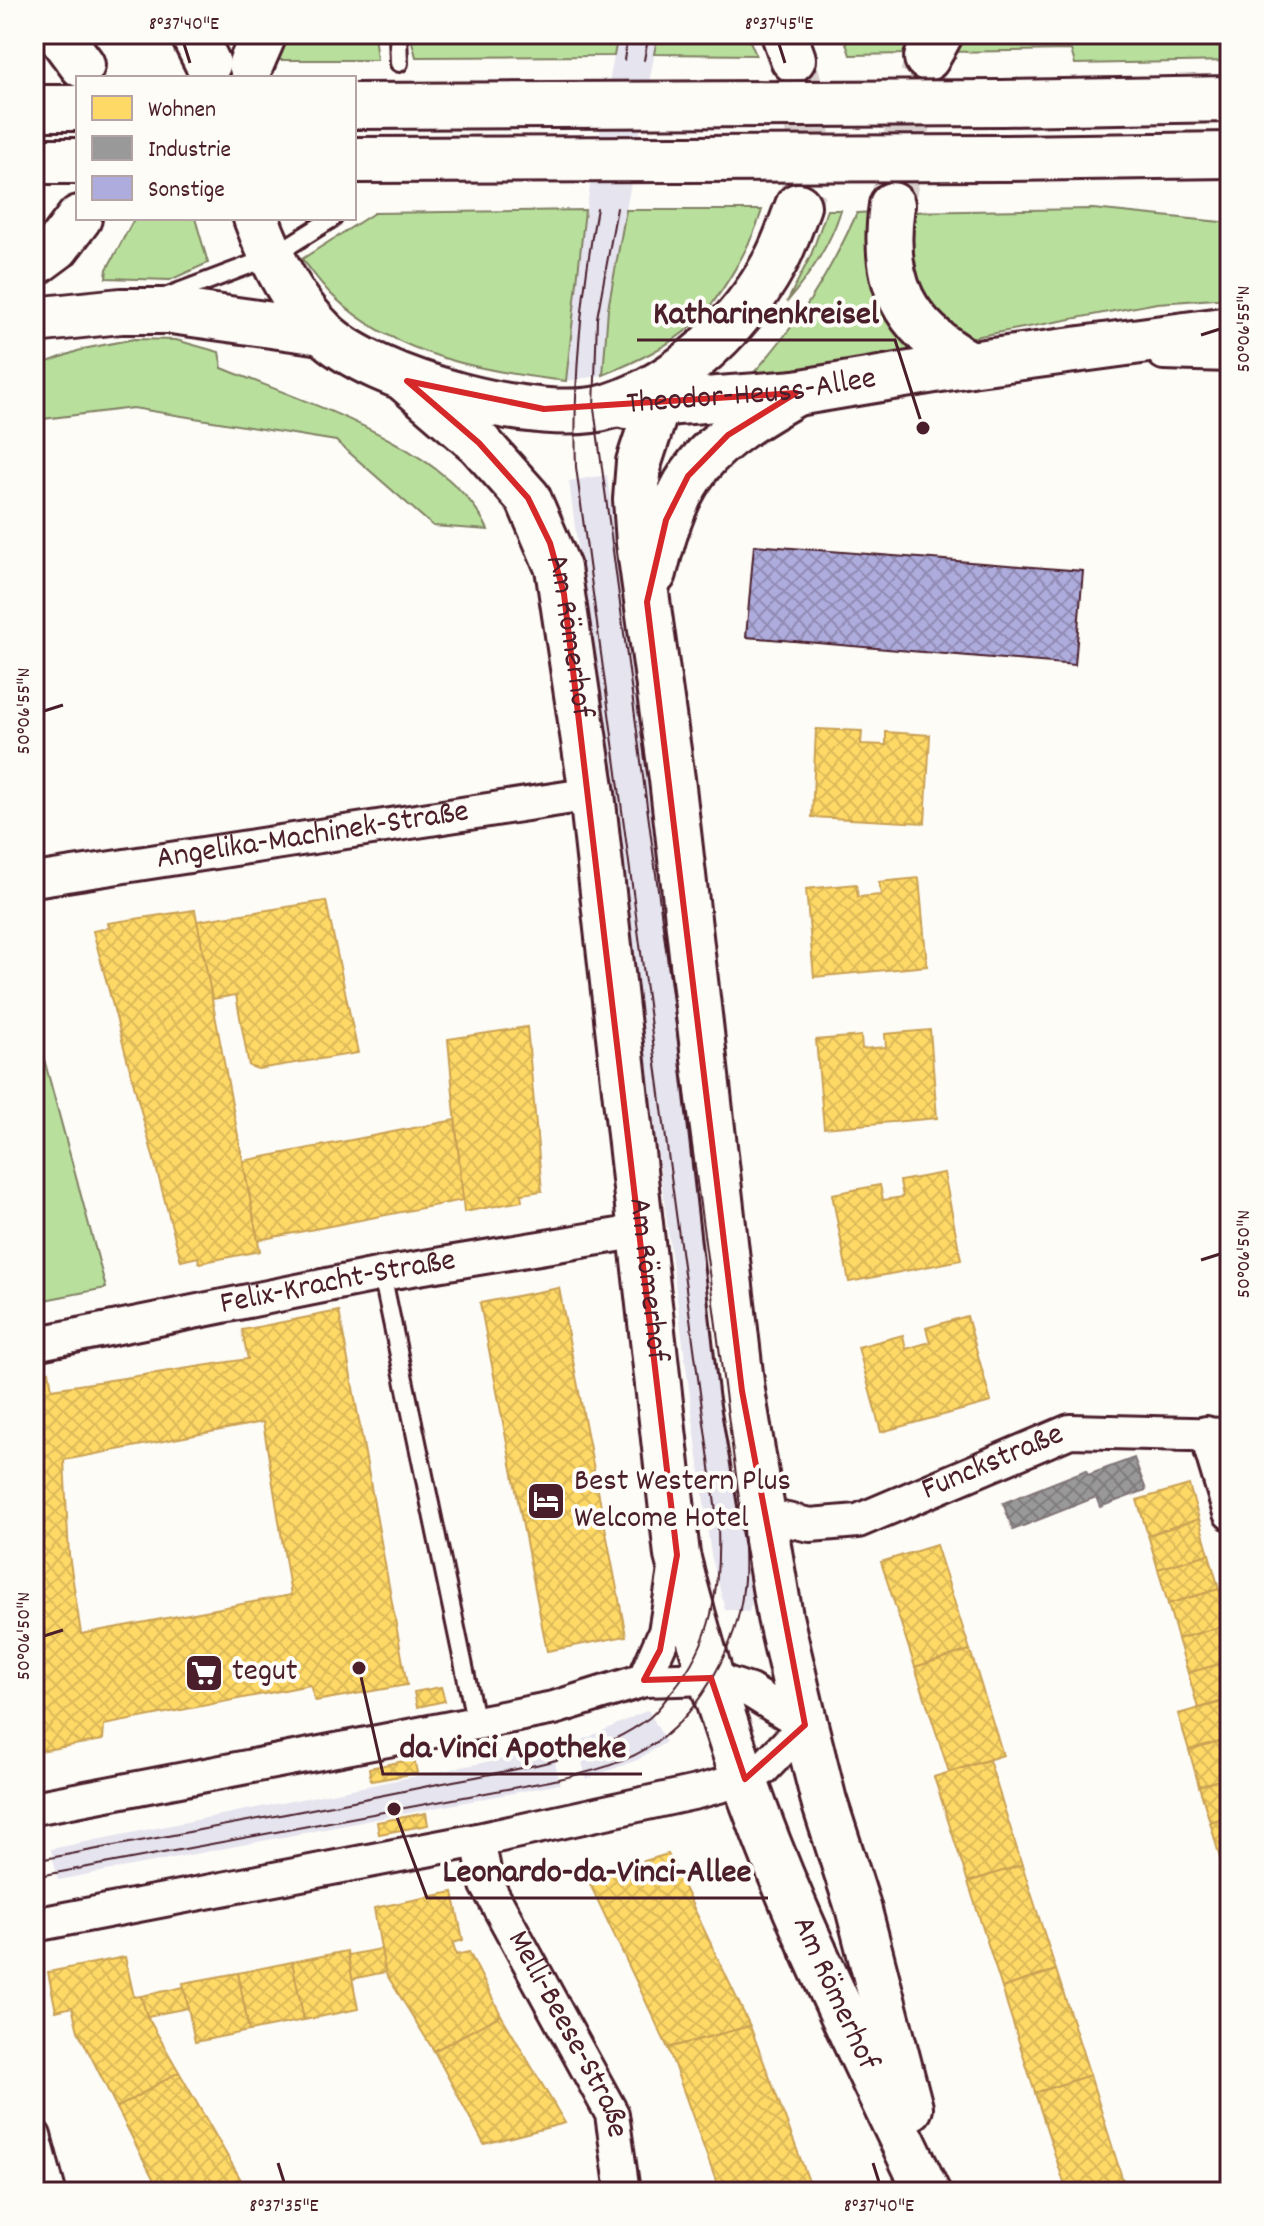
<svg xmlns="http://www.w3.org/2000/svg" width="1264" height="2226" font-family="Dekko,sans-serif">
<style>
.built{fill:#e5e4ef}
.green{fill:#b8e09c;stroke:#818064;stroke-width:2}
.homes{fill:url(#homes-cross-hatch);stroke:#c9a154;stroke-width:2;fill-rule:evenodd}
.industry{fill:url(#industry-cross-hatch);stroke:#817478;stroke-width:2}
.building{fill:url(#building-cross-hatch);stroke:#4a1f2b;stroke-width:2}
.lines{fill:none;stroke-linecap:round;stroke-linejoin:round}
.primary-tunnel{stroke:#d9d0ce;stroke-width:44;stroke-dasharray:44 22;stroke-linecap:butt}
.lane-casing{stroke:#4a1f2b;stroke-width:22}
.street-casing{stroke:#4a1f2b;stroke-width:38}
.secondary-casing{stroke:#4a1f2b;stroke-width:50}
.primary-casing{stroke:#4a1f2b;stroke-width:50}
.highway-casing{stroke:#4a1f2b;stroke-width:50}
.lane{stroke:#fdfcf7;stroke-width:16}
.street{stroke:#fdfcf7;stroke-width:32}
.secondary{stroke:#fdfcf7;stroke-width:44}
.primary{stroke:#fdfcf7;stroke-width:44}
.highway{stroke:#fdfcf7;stroke-width:44}
.tram{stroke:#4a1f2b;stroke-width:2}
.highway-bridge-casing{stroke:#4a1f2b;stroke-width:50;stroke-linecap:butt}
.highway-bridge{stroke:#fdfcf7;stroke-width:44}
.marked{fill:none;stroke:#d62828;stroke-width:6;stroke-linejoin:round}
.ticks{fill:none;stroke:#4a1f2b;stroke-width:3}
.labels{text-anchor:middle;dominant-baseline:central;stroke-width:8;stroke-linejoin:round;paint-order:stroke}
.street-label{font-size:32px;fill:#4a1f2b;stroke:#fdfcf7}
.poi-label{font-size:32px;fill:#4a1f2b;stroke:#fdfcf7;text-anchor:start}
.leader{fill:none;stroke:#4a1f2b;stroke-width:3}
.callout-dot{fill:#4a1f2b;stroke:#fdfcf7;stroke-width:3}
.callout-label{font-size:34px;text-anchor:middle;font-weight:bold;fill:#4a1f2b;stroke:#fdfcf7;stroke-width:8;stroke-linejoin:round;paint-order:stroke}
.neatline{fill:none;stroke:#4a1f2b;stroke-width:3}
.ticks-label{font-size:20px;text-anchor:middle;fill:#4a1f2b}
</style>
<defs>
<pattern id="homes-cross-hatch" width="8" height="8" patternUnits="userSpaceOnUse" patternTransform="scale(2)"><rect width="8" height="8" fill="#ffd966"/><path d="M0 0l8 8M0 8l8-8" fill="none" stroke="#dcba59"/></pattern>
<pattern id="industry-cross-hatch" width="8" height="8" patternUnits="userSpaceOnUse" patternTransform="scale(2)"><rect width="8" height="8" fill="#999"/><path d="M0 0l8 8M0 8l8-8" fill="none" stroke="#7f7c7d"/></pattern>
<pattern id="building-cross-hatch" width="8" height="8" patternUnits="userSpaceOnUse" patternTransform="scale(2)"><rect width="8" height="8" fill="#aeacdd"/><path d="M0 0l8 8M0 8l8-8" fill="none" stroke="#908bb3"/></pattern>
</defs>
<rect width="100%" height="100%" fill="#fdfcf7"/>
<filter id="ink" filterUnits="userSpaceOnUse"><feTurbulence type="fractalNoise" baseFrequency=".0125" numOctaves="2"/><feDisplacementMap in="SourceGraphic" scale="16" xChannelSelector="R" yChannelSelector="G"/><feConvolveMatrix kernelMatrix="1 2 1 2 8 2 1 2 1" color-interpolation-filters="sRGB"/></filter>
<g filter="url(#ink)">
<!-- built -->
<g class="built">
<path d="M618,34H658L608,309L603,375L566,381L582,231Z"/>
<path d="M607,475L748,1514L756,1585L749,1612L725,1609L711,1555L569,481Z"/>
<path d="M648,1710L666,1742L637,1760L586,1779L578,1742Z"/>
<path d="M552,1749L560,1784L58,1880L51,1849Z"/>
</g>
<!-- green -->
<g class="green">
<path d="M285,34H374L377,60H274Z"/>
<path d="M410,34H618L614,56L416,57Z"/>
<path d="M658,34H747L756,55L654,54Z"/>
<path d="M843,34H920L909,54L850,55Z"/>
<path d="M959,34H1230V61L1075,64L1071,50L946,52Z"/>
<path d="M1093,209L1230,223V298L1157,303L969,338L948,329L920,300L904,212Z"/>
<path d="M585,210L566,381C485,372 396,356 334,297C322,286 313,272 302,259L374,213Z"/>
<path d="M626,210H762C752,244 721,298 695,323C670,346 635,362 603,375L608,309Z"/>
<path d="M827,210H841C830,246 810,274 787,302L811,255Z"/>
<path d="M874,212L879,288L914,353L749,378C799,323 826,280 857,213Z"/>
<path d="M195,218L208,263L170,280L106,278L107,269L134,219Z"/>
<path d="M134,339L176,340L219,352L222,368C302,401 452,447 488,530L433,526L336,441L133,408L34,420V367L83,349Z"/>
<path d="M34,1022L106,1288L34,1302Z"/>
</g>
<!-- homes -->
<g class="homes">
<path d="M816,729L862,731L861,744L886,745V732L930,735L925,823L812,817Z"/>
<path d="M919,878L927,966L814,977L806,889L856,884L858,897L881,895L879,882Z"/>
<path d="M326,901L358,1053L258,1069L249,1066L236,995L212,999L197,921Z"/>
<path d="M195,910L260,1251L199,1263L198,1257L181,1261L93,931L109,928L108,923Z"/>
<path d="M527,1027L542,1191L521,1194L522,1201L464,1212L448,1039Z"/>
<path d="M930,1030L937,1118L824,1128L816,1040L861,1036L862,1049L886,1047L885,1034Z"/>
<path d="M455,1120L463,1200L258,1240L243,1161Z"/>
<path d="M944,1173L961,1260L849,1282L832,1194L880,1185L883,1200L903,1197L900,1181Z"/>
<path d="M559,1288L626,1636L547,1651L480,1303Z"/>
<path d="M339,1311L407,1685L315,1701L310,1685L104,1725L103,1740L34,1752V1374L49,1371L52,1389L248,1359L242,1330ZM263,1422L291,1595L81,1634L69,1555L64,1460Z"/>
<path d="M967,1316L991,1402L881,1432L858,1347L903,1335L906,1349L930,1342L926,1328Z"/>
<path d="M1189,1485L1199,1519L1148,1535L1137,1500Z"/>
<path d="M1199,1519L1209,1554L1158,1569L1148,1535Z"/>
<path d="M936,1545L970,1650L915,1667L881,1562Z"/>
<path d="M1209,1554L1219,1589L1168,1604L1158,1569Z"/>
<path d="M1219,1589L1230,1624L1178,1639L1168,1604Z"/>
<path d="M1230,1624V1661L1188,1673L1178,1639Z"/>
<path d="M970,1650L1003,1755L949,1772L915,1667Z"/>
<path d="M1230,1661V1699L1198,1708L1188,1673Z"/>
<path d="M441,1687L445,1701L417,1707L414,1692Z"/>
<path d="M1230,1700V1738L1189,1750L1178,1714Z"/>
<path d="M1230,1738V1777L1199,1786L1189,1750Z"/>
<path d="M414,1759L417,1773L371,1781L369,1768Z"/>
<path d="M989,1760L1022,1865L968,1882L934,1777Z"/>
<path d="M1230,1777V1816L1210,1822L1199,1786Z"/>
<path d="M426,1813L428,1825L379,1834L377,1822Z"/>
<path d="M1230,1816V1855L1220,1858L1210,1822Z"/>
<path d="M668,1854L750,2026L668,2048L587,1878Z"/>
<path d="M1230,1855V1892L1220,1858Z"/>
<path d="M1022,1865L1056,1970L1002,1988L968,1882Z"/>
<path d="M453,1892L463,1940L453,1943L456,1955L469,1952L501,2015L434,2051L385,1972L374,1908Z"/>
<path d="M381,1949L385,1972L352,1979L348,1955Z"/>
<path d="M347,1951L358,2009L304,2020L292,1962Z"/>
<path d="M125,1957L134,1997L141,1996L147,2016L179,2072L117,2108L78,2031L72,2007L56,2011L48,1972Z"/>
<path d="M292,1962L304,2020L249,2031L238,1973Z"/>
<path d="M1056,1970L1090,2075L1035,2093L1002,1988Z"/>
<path d="M238,1973L249,2031L195,2042L183,1983Z"/>
<path d="M184,1987L188,2008L147,2016L141,1996Z"/>
<path d="M501,2015L565,2123L484,2144L434,2051Z"/>
<path d="M750,2026L810,2184L781,2192H720L668,2048Z"/>
<path d="M179,2072L248,2192H160L117,2108Z"/>
<path d="M1090,2075L1123,2181L1087,2192H1067L1035,2093Z"/>
</g>
<!-- industry -->
<path class="industry" d="M1134,1458L1146,1490L1100,1507L1096,1497L1013,1530L1003,1503L1086,1470L1088,1475Z"/>
<!-- building -->
<g class="building">
<path d="M508,34H563V39L508,40Z"/>
<path d="M754,545L1083,571L1075,665L746,637Z"/>
</g>
<g class="lines">
<!-- primary-tunnel -->
<g class="primary-tunnel">
<path d="M793,59C807,105 816,159 798,206"/>
<path d="M892,205L906,135L927,58"/>
</g>
<defs>
<g id="lane">
<path d="M398,34L399,63"/>
<path d="M165,297L271,257L333,218"/>
<path d="M382,1274L476,1724"/>
</g>
<g id="street">
<path d="M1164,353L1230,355"/>
<path id="s1" d="M34,880L592,794"/>
<path id="s2" d="M34,1344L382,1274L642,1231"/>
<path d="M1206,1433L1230,1513"/>
<path id="s3" d="M764,1515L810,1525L858,1521L1070,1431L1230,1435"/>
<path d="M644,1680L665,1632L675,1570"/>
<path d="M34,1808L554,1708L644,1680L711,1678L750,1691L805,1725L763,1769L745,1779L697,1792L478,1840L34,1925"/>
<path id="s4" d="M478,1840L487,1885L612,2114L623,2192"/>
<path d="M34,2136L49,2192"/>
</g>
<g id="secondary">
<path d="M678,373L658,404L639,462L636,499L639,543L672,779L742,1391L780,1617L805,1725L824,1801L858,1907L910,2108"/>
<path id="s5" d="M407,381L479,443L528,498L558,568L592,794L677,1555C707,1674 745,1793 794,1906C835,2002 882,2097 927,2192"/>
<path d="M654,573C679,468 704,446 796,393"/>
</g>
<g id="primary">
<path d="M193,34L208,64"/>
<path d="M784,34L793,59"/>
<path d="M927,58L940,34"/>
<path d="M251,64L264,34"/>
<path d="M892,205C881,282 903,326 970,364"/>
<path d="M256,218C271,259 292,301 323,332C371,381 544,428 610,406C679,384 741,325 775,262C785,244 791,224 798,206"/>
<path id="s6" d="M626,406L796,393L970,364L1230,329"/>
</g>
<g id="highway">
<path d="M59,34L82,65"/>
<path d="M1002,103L1230,99"/>
<path d="M34,108H78"/>
<path d="M1005,158L1230,155"/>
<path d="M34,161H78"/>
<path d="M34,264L57,247L79,218"/>
<path d="M34,320L121,311H171L322,332"/>
</g>
</defs>
<!-- lane casing -->
<use href="#lane" class="lane-casing"/>
<!-- street casing -->
<use href="#street" class="street-casing"/>
<!-- secondary casing -->
<use href="#secondary" class="secondary-casing"/>
<!-- primary casing -->
<use href="#primary" class="primary-casing"/>
<!-- highway casing -->
<use href="#highway" class="highway-casing"/>
<!-- lane -->
<use href="#lane" class="lane"/>
<!-- street -->
<use href="#street" class="street"/>
<!-- secondary -->
<use href="#secondary" class="secondary"/>
<!-- primary -->
<use href="#primary" class="primary"/>
<!-- highway -->
<use href="#highway" class="highway"/>
<!-- tram -->
<g class="tram">
<path d="M624,60L628,34"/>
<path d="M644,60L649,34"/>
<path d="M34,1861C169,1835 304,1812 438,1784C507,1770 591,1762 649,1718C659,1710 665,1700 673,1690C713,1641 720,1589 718,1527L576,467C573,379 581,295 597,208"/>
<path d="M34,1877L550,1781C587,1773 627,1764 658,1741C702,1709 738,1643 743,1589C746,1569 744,1549 743,1528L594,408L597,318L617,208"/>
</g>
<defs>
<g id="highway-bridge">
<path d="M354,106L1002,103"/>
<path d="M354,160L1005,158"/>
</g>
</defs>
<!-- highway-bridge casing -->
<use href="#highway-bridge" class="highway-bridge-casing"/>
<!-- highway-bridge -->
<use href="#highway-bridge" class="highway-bridge"/>
</g>
</g>
<!-- marked area -->
<path class="marked" d="M407,381L544,409L796,393L728,435L688,476L666,520L647,602L742,1391L805,1725L745,1779L711,1678L644,1680L660,1650L677,1555L564,594L550,543L528,498L479,443Z"/>
<!-- ticks -->
<path class="ticks" d="M184,44L190,63M779,44L785,63M1201,335L1220,329M44,711L63,705M1201,1260L1220,1254M44,1636L63,1630M278,2163L284,2182M873,2163L879,2182"/>
<!-- icons -->
<defs>
<symbol id="hotel-square" viewBox="-11 -11 22 22"><rect x="-9" y="-9" width="18" height="18" rx="4" fill="#4a1f2b" stroke="#fdfcf7"/><path d="M-6-4.5h1.5V1H6V5H4.5V3h-9V5H-6ZM-4 0a1.8 1.8 0 1 1 3.6 0ZM.5 0V-2.5h3Q6-2.5 6 0Z" fill="#fff"/></symbol>
<symbol id="supermarket-square" viewBox="-11 -11 22 22"><rect x="-9" y="-9" width="18" height="18" rx="4" fill="#4a1f2b" stroke="#fdfcf7"/><path d="M-6-5.5h2.5l.6 2H6L4.5 2H-2.5L-4.4-4H-6ZM-1.5 3.2a1.3 1.3 0 1 0 .1 0ZM3 3.2a1.3 1.3 0 1 0 .1 0Z" fill="#fff"/></symbol>
</defs>
<g fill-rule="evenodd">
<use href="#hotel-square" x="524" y="1479" width="44" height="44"/>
<use href="#supermarket-square" x="182" y="1651" width="44" height="44"/>
</g>
<g class="labels">
<!-- street labels -->
<g class="street-label">
<text stroke="none"><textPath href="#s6" startOffset="126">Theodor-Heuss-Allee</textPath></text>
<text stroke="none"><textPath href="#s5" startOffset="314">Am Römerhof</textPath></text>
<text stroke="none"><textPath href="#s1" startOffset="282">Angelika-Machinek-Straße</textPath></text>
<text stroke="none"><textPath href="#s5" startOffset="962">Am Römerhof</textPath></text>
<text stroke="none"><textPath href="#s2" startOffset="310">Felix-Kracht-Straße</textPath></text>
<text stroke="none"><textPath href="#s3" startOffset="242">Funckstraße</textPath></text>
<text stroke="none"><textPath href="#s5" startOffset="1706">Am Römerhof</textPath></text>
<text stroke="none"><textPath href="#s4" startOffset="216">Melli-Beese-Straße</textPath></text>
</g>
<!-- poi labels -->
<g class="poi-label">
<text x="574" y="1483">Best Western Plus<tspan x="574" dy="37">Welcome Hotel</tspan></text>
<text x="232" y="1673">tegut</text>
</g>
</g>
<!-- callouts -->
<path class="leader" d="M923 428L895 340H637M359 1668L383 1774H642M394 1809L427 1898H768"/>
<g class="callout-dot">
<circle cx="923" cy="428" r="8"/>
<circle cx="359" cy="1668" r="8"/>
<circle cx="394" cy="1809" r="8"/>
</g>
<g class="callout-label">
<text x="766" y="323">Katharinenkreisel</text>
<text x="513" y="1757">da Vinci Apotheke</text>
<text x="597" y="1881">Leonardo-da-Vinci-Allee</text>
</g>
<!-- margin -->
<rect width="1264" height="2226" fill="none" stroke="#fdfcf7" stroke-width="88"/>
<!-- legend -->
<rect x="76" y="76" width="280" height="144" fill="#fdfcf7" stroke="#b5a4a5" stroke-width="2"/>
<rect x="92" y="96" width="40" height="24" fill="#ffd966" stroke="#b5a4a5" stroke-width="2"/>
<text x="148" y="116" font-size="24" fill="#4a1f2b">Wohnen</text>
<rect x="92" y="136" width="40" height="24" fill="#999999" stroke="#b5a4a5" stroke-width="2"/>
<text x="148" y="156" font-size="24" fill="#4a1f2b">Industrie</text>
<rect x="92" y="176" width="40" height="24" fill="#aeacdd" stroke="#b5a4a5" stroke-width="2"/>
<text x="148" y="196" font-size="24" fill="#4a1f2b">Sonstige</text>
<rect x="44" y="44" width="1176" height="2138" class="neatline"/>
<g class="ticks-label">
<text x="184" y="29">8°37'40"E</text>
<text x="779" y="29">8°37'45"E</text>
<text transform="translate(1242 329) rotate(-90)" y="7">50°06'55"N</text>
<text transform="translate(22 711) rotate(-90)" y="7">50°06'55"N</text>
<text transform="translate(1242 1254) rotate(-90)" y="7">50°06'50"N</text>
<text transform="translate(22 1636) rotate(-90)" y="7">50°06'50"N</text>
<text x="284" y="2211">8°37'35"E</text>
<text x="879" y="2211">8°37'40"E</text>
</g>
</svg>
***
◆ **PROBLEM DESCRIPTION**: Return every line in the listing that contains the word "Römerhof".

◆ **RESULT**:
<text stroke="none"><textPath href="#s5" startOffset="314">Am Römerhof</textPath></text>
<text stroke="none"><textPath href="#s5" startOffset="962">Am Römerhof</textPath></text>
<text stroke="none"><textPath href="#s5" startOffset="1706">Am Römerhof</textPath></text>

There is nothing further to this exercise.